* [TASK GOAL]: Please tally the lines below that contain the string "kitchen" and reply with that figure only.

* [Stored data entries]:

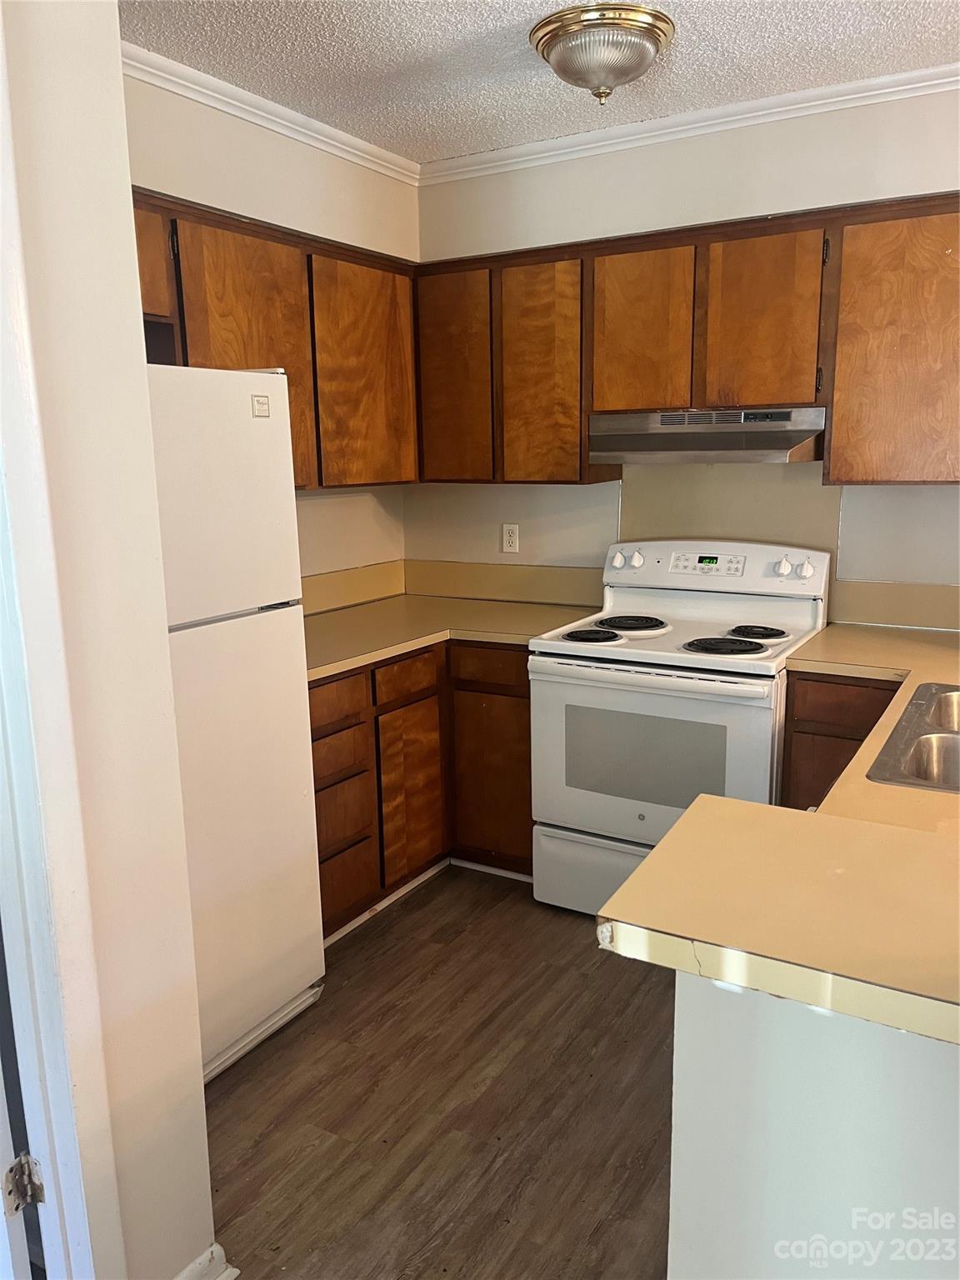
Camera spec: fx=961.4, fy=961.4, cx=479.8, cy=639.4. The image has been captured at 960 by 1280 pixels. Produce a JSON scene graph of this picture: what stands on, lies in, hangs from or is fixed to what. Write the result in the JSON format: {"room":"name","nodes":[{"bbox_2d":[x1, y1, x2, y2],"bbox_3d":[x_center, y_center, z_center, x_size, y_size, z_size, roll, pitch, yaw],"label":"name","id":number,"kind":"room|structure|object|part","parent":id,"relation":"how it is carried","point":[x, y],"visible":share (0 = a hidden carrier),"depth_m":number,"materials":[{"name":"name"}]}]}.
{"room":"kitchen","nodes":[
{"label":"kitchen","id":0,"kind":"room"},
{"bbox_2d":[0,0,214,1279],"bbox_3d":[-0.912,0.056,1.026,0.167,2.535,1.418,6,13,30],"label":"partition wall","id":1,"kind":"structure","parent":0,"point":[204,1147],"depth_m":1.45,"materials":[{"name":"paint"}]},
{"bbox_2d":[0,7,125,1279],"bbox_3d":[-0.853,0.231,1.018,0.188,2.280,0.953,6,13,30],"label":"door frame","id":2,"kind":"structure","parent":1,"relation":"attached to","point":[69,1152],"depth_m":1.35,"materials":[{"name":"white paint"}]},
{"bbox_2d":[0,1059,43,1279],"bbox_3d":[-0.974,0.254,1.481,0.818,1.950,0.149,8,14,37],"label":"door","id":3,"kind":"structure","parent":2,"relation":"attached to","point":[1,1120],"depth_m":1.37,"materials":[{"name":"white paint"}]},
{"bbox_2d":[0,1152,44,1214],"bbox_3d":[-0.686,0.819,1.441,0.062,0.092,0.052,6,13,30],"label":"door hinge","id":4,"kind":"object","parent":2,"relation":"attached to","point":[17,1206],"visible":0.9,"depth_m":1.43,"materials":[{"name":"silver metal"}]},
{"bbox_2d":[173,1242,238,1279],"bbox_3d":[-0.649,1.218,1.452,0.108,0.094,0.741,6,13,30],"label":"baseboard","id":5,"kind":"structure","parent":1,"relation":"attached to","point":[182,1276],"depth_m":1.73,"materials":[{"name":"white paint"}]},
{"bbox_2d":[125,72,414,589],"bbox_3d":[-0.888,-0.380,3.078,0.130,2.558,2.337,6,13,30],"label":"left wall","id":6,"kind":"structure","parent":0,"point":[225,138],"depth_m":3.23,"materials":[{"name":"paint"}]},
{"bbox_2d":[121,41,419,184],"bbox_3d":[-0.808,-1.599,2.780,0.060,0.069,2.141,6,13,30],"label":"crown molding","id":7,"kind":"structure","parent":6,"relation":"attached to","point":[360,146],"depth_m":2.97,"materials":[{"name":"white paint"}]},
{"bbox_2d":[130,189,420,492],"bbox_3d":[-0.729,-0.850,2.961,0.335,0.768,1.484,6,13,30],"label":"upper cabinet","id":8,"kind":"object","parent":6,"relation":"attached to","point":[157,305],"visible":0.49,"depth_m":2.97,"materials":[{"name":"brown wood"}]},
{"bbox_3d":[-0.681,-0.800,2.881,0.107,0.769,0.438,6,13,30],"label":"cabinet door","id":9,"kind":"part","parent":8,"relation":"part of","materials":[{"name":"brown wood"}]},
{"bbox_3d":[-0.381,-0.905,3.354,0.102,0.756,0.460,6,13,30],"label":"cabinet door","id":10,"kind":"part","parent":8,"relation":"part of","materials":[{"name":"brown wood"}]},
{"bbox_2d":[300,559,406,615],"bbox_3d":[-0.703,-0.144,3.513,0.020,0.140,1.427,6,13,30],"label":"backsplash","id":11,"kind":"structure","parent":6,"relation":"attached to","point":[336,590],"depth_m":3.83,"materials":[{"name":"beige laminate"}]},
{"bbox_2d":[200,864,674,1279],"bbox_3d":[0.613,1.389,0.938,5.275,0.061,5.462,6,13,30],"label":"floor","id":12,"kind":"structure","parent":0,"point":[238,1095],"depth_m":2.27,"materials":[{"name":"brown wood"}]},
{"bbox_2d":[144,364,324,1082],"bbox_3d":[-0.932,0.209,2.389,0.727,1.723,0.741,6,13,30],"label":"refrigerator","id":13,"kind":"object","parent":12,"relation":"on","point":[286,667],"visible":0.5,"depth_m":2.31,"materials":[{"name":"white metal"}]},
{"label":"freezer door","id":14,"kind":"part","parent":13,"relation":"part of","materials":[{"name":"white metal"}]},
{"bbox_2d":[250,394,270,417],"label":"sticker","id":15,"kind":"object","parent":13,"relation":"attached to","point":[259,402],"visible":0.99,"depth_m":2.35,"materials":[{"name":"white"}]},
{"bbox_2d":[310,636,532,938],"bbox_3d":[-0.351,0.443,3.352,0.805,0.870,1.296,6,13,30],"label":"base cabinet","id":16,"kind":"object","parent":12,"relation":"on","point":[523,697],"visible":0.31,"depth_m":3.20,"materials":[{"name":"brown wood"}]},
{"bbox_3d":[-0.463,0.196,2.914,0.041,0.128,0.312,6,13,30],"label":"drawer","id":17,"kind":"part","parent":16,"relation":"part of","materials":[{"name":"brown wood"}]},
{"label":"drawer","id":18,"kind":"part","parent":16,"relation":"part of","materials":[{"name":"brown wood"}]},
{"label":"drawer","id":19,"kind":"part","parent":16,"relation":"part of","materials":[{"name":"brown wood"}]},
{"bbox_3d":[-0.463,0.786,3.106,0.054,0.208,0.285,6,13,30],"label":"drawer","id":20,"kind":"part","parent":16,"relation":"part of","materials":[{"name":"brown wood"}]},
{"bbox_3d":[-0.250,0.132,3.236,0.041,0.124,0.307,6,13,30],"label":"drawer","id":21,"kind":"part","parent":16,"relation":"part of","materials":[{"name":"brown wood"}]},
{"bbox_3d":[-0.238,0.521,3.373,0.067,0.573,0.311,6,13,30],"label":"cabinet door","id":22,"kind":"part","parent":16,"relation":"part of","materials":[{"name":"brown wood"}]},
{"bbox_2d":[320,855,534,949],"bbox_3d":[-0.191,0.913,3.117,0.828,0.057,1.132,6,13,30],"label":"baseboard","id":23,"kind":"structure","parent":16,"relation":"attached to","point":[378,907],"depth_m":3.37,"materials":[{"name":"white"}]},
{"bbox_2d":[303,595,599,680],"bbox_3d":[-0.267,-0.027,3.352,0.868,0.040,1.410,6,13,30],"label":"countertop","id":24,"kind":"structure","parent":16,"relation":"on","point":[367,612],"depth_m":3.38,"materials":[{"name":"beige laminate"}]},
{"bbox_3d":[0.034,0.091,3.354,0.261,0.122,0.063,6,13,30],"label":"drawer","id":25,"kind":"part","parent":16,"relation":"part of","materials":[{"name":"brown wood"}]},
{"bbox_3d":[0.049,0.498,3.467,0.333,0.600,0.095,6,13,30],"label":"cabinet door","id":26,"kind":"part","parent":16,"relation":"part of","materials":[{"name":"brown wood"}]},
{"bbox_2d":[528,540,833,918],"bbox_3d":[0.651,0.302,3.206,0.777,1.185,0.740,6,13,30],"label":"stove","id":27,"kind":"object","parent":12,"relation":"on","point":[568,682],"visible":0.83,"depth_m":3.04,"materials":[{"name":"white metal"}]},
{"bbox_3d":[0.352,-0.013,3.165,0.197,0.030,0.199,6,13,30],"label":"burner","id":28,"kind":"part","parent":27,"relation":"part of","materials":[{"name":"black metal"}]},
{"bbox_3d":[0.523,0.758,3.067,0.778,0.275,0.118,6,13,30],"label":"storage drawer","id":29,"kind":"part","parent":27,"relation":"part of","materials":[{"name":"white metal"}]},
{"bbox_3d":[0.482,-0.289,3.463,0.049,0.059,0.048,6,13,30],"label":"knob","id":30,"kind":"part","parent":27,"relation":"part of","materials":[{"name":"white plastic"}]},
{"bbox_3d":[0.509,-0.059,3.362,0.244,0.031,0.256,6,13,30],"label":"burner","id":31,"kind":"part","parent":27,"relation":"part of","materials":[{"name":"black metal"}]},
{"bbox_3d":[0.557,-0.292,3.468,0.043,0.055,0.043,6,13,30],"label":"knob","id":32,"kind":"part","parent":27,"relation":"part of","materials":[{"name":"white plastic"}]},
{"bbox_3d":[0.485,0.353,2.946,0.741,0.534,0.082,6,13,30],"label":"oven door","id":33,"kind":"part","parent":27,"relation":"part of","materials":[{"name":"white metal"}]},
{"bbox_3d":[0.784,-0.263,3.407,0.800,0.169,0.141,6,13,30],"label":"control panel","id":34,"kind":"part","parent":27,"relation":"part of","materials":[{"name":"white plastic"}]},
{"bbox_3d":[0.746,0.017,3.015,0.244,0.031,0.233,6,13,30],"label":"burner","id":35,"kind":"part","parent":27,"relation":"part of","materials":[{"name":"black metal"}]},
{"bbox_3d":[0.883,-0.023,3.155,0.185,0.032,0.194,6,13,30],"label":"burner","id":36,"kind":"part","parent":27,"relation":"part of","materials":[{"name":"black metal"}]},
{"bbox_3d":[0.999,-0.244,3.206,0.044,0.058,0.044,6,13,30],"label":"knob","id":37,"kind":"part","parent":27,"relation":"part of","materials":[{"name":"white plastic"}]},
{"bbox_3d":[1.067,-0.237,3.182,0.045,0.057,0.043,6,13,30],"label":"knob","id":38,"kind":"part","parent":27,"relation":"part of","materials":[{"name":"white plastic"}]},
{"bbox_2d":[780,672,903,811],"bbox_3d":[1.322,0.512,2.893,0.669,0.882,0.548,6,13,30],"label":"base cabinet","id":39,"kind":"object","parent":12,"relation":"on","point":[802,732],"visible":0.15,"depth_m":2.75,"materials":[{"name":"brown wood"}]},
{"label":"drawer","id":40,"kind":"part","parent":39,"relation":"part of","materials":[{"name":"brown wood"}]},
{"bbox_2d":[119,0,959,163],"bbox_3d":[0.380,-1.316,0.928,4.442,0.103,4.468,6,13,30],"label":"ceiling","id":41,"kind":"structure","parent":0,"point":[521,17],"depth_m":2.65,"materials":[{"name":"white paint"}]},
{"bbox_2d":[527,4,676,104],"bbox_3d":[0.320,-1.505,2.548,0.381,0.167,0.379,6,13,30],"label":"ceiling light","id":42,"kind":"object","parent":41,"relation":"attached to","point":[552,38],"visible":0.99,"depth_m":2.43,"materials":[{"name":"clear glass"}]},
{"bbox_2d":[406,85,959,624],"bbox_3d":[1.320,-0.439,3.205,3.760,2.577,0.129,6,13,30],"label":"back wall","id":43,"kind":"structure","parent":0,"point":[777,208],"depth_m":3.28,"materials":[{"name":"white paint"}]},
{"bbox_2d":[404,559,599,606],"bbox_3d":[0.072,-0.236,3.909,0.910,0.142,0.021,6,13,30],"label":"backsplash","id":44,"kind":"structure","parent":43,"relation":"attached to","point":[417,584],"depth_m":3.88,"materials":[{"name":"beige laminate"}]},
{"bbox_2d":[501,522,519,553],"bbox_3d":[0.123,-0.410,3.874,0.071,0.115,0.008,6,13,30],"label":"wall outlet","id":45,"kind":"object","parent":43,"relation":"attached to","point":[512,538],"visible":0.98,"depth_m":3.87,"materials":[{"name":"white plastic"}]},
{"bbox_2d":[414,193,956,488],"bbox_3d":[0.807,-0.919,3.181,2.249,0.789,0.341,6,13,30],"label":"upper cabinet run","id":46,"kind":"object","parent":43,"relation":"attached to","point":[840,474],"visible":0.92,"depth_m":3.02,"materials":[{"name":"brown wood"}]},
{"bbox_3d":[-0.107,-0.945,3.524,0.316,0.746,0.122,6,13,30],"label":"cabinet door","id":47,"kind":"part","parent":46,"relation":"part of","materials":[{"name":"brown wood"}]},
{"bbox_3d":[0.212,-0.900,3.360,0.307,0.746,0.176,6,13,30],"label":"cabinet door","id":48,"kind":"part","parent":46,"relation":"part of","materials":[{"name":"brown wood"}]},
{"bbox_3d":[0.523,-0.992,3.166,0.282,0.545,0.097,6,13,30],"label":"cabinet door","id":49,"kind":"part","parent":46,"relation":"part of","materials":[{"name":"brown wood"}]},
{"bbox_2d":[588,406,828,464],"bbox_3d":[0.765,-0.672,3.172,0.758,0.154,0.473,6,13,30],"label":"range hood","id":50,"kind":"object","parent":46,"relation":"attached to","point":[802,434],"visible":0.95,"depth_m":3.03,"materials":[{"name":"silver metal"}]},
{"bbox_3d":[0.869,-0.963,2.982,0.284,0.549,0.069,6,13,30],"label":"cabinet door","id":51,"kind":"part","parent":46,"relation":"part of","materials":[{"name":"brown wood"}]},
{"bbox_3d":[1.279,-0.817,2.773,0.436,0.743,0.183,6,13,30],"label":"cabinet door","id":52,"kind":"part","parent":46,"relation":"part of","materials":[{"name":"brown wood"}]},
{"bbox_2d":[418,63,959,183],"bbox_3d":[1.120,-1.666,2.943,3.269,0.067,0.058,6,13,30],"label":"crown molding","id":53,"kind":"structure","parent":43,"relation":"attached to","point":[813,103],"depth_m":3.15,"materials":[{"name":"white paint"}]},
{"bbox_2d":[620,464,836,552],"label":"backsplash panel","id":54,"kind":"object","parent":43,"relation":"attached to","point":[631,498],"visible":0.67,"depth_m":3.40,"materials":[{"name":"beige laminate"}]},
{"bbox_2d":[829,578,959,632],"bbox_3d":[1.626,-0.101,3.103,0.879,0.140,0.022,6,13,30],"label":"backsplash","id":55,"kind":"structure","parent":43,"relation":"attached to","point":[882,606],"depth_m":3.22,"materials":[{"name":"beige laminate"}]},
{"bbox_2d":[667,970,959,1279],"bbox_3d":[0.990,0.868,1.031,1.695,0.875,0.132,6,13,30],"label":"peninsula half wall","id":56,"kind":"structure","parent":0,"point":[927,1061],"depth_m":1.26,"materials":[{"name":"white paint"}]},
{"bbox_2d":[591,622,959,1050],"bbox_3d":[1.082,0.217,1.969,1.055,0.047,2.310,6,13,30],"label":"peninsula countertop","id":57,"kind":"structure","parent":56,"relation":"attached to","point":[700,807],"depth_m":1.31,"materials":[{"name":"beige laminate"}]},
{"bbox_2d":[865,680,959,792],"bbox_3d":[1.130,0.281,1.967,0.553,0.173,0.791,6,13,30],"label":"sink","id":58,"kind":"object","parent":57,"relation":"in","point":[922,743],"visible":0.86,"depth_m":2.01,"materials":[{"name":"silver metal"}]}
]}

* [RESULT]: 2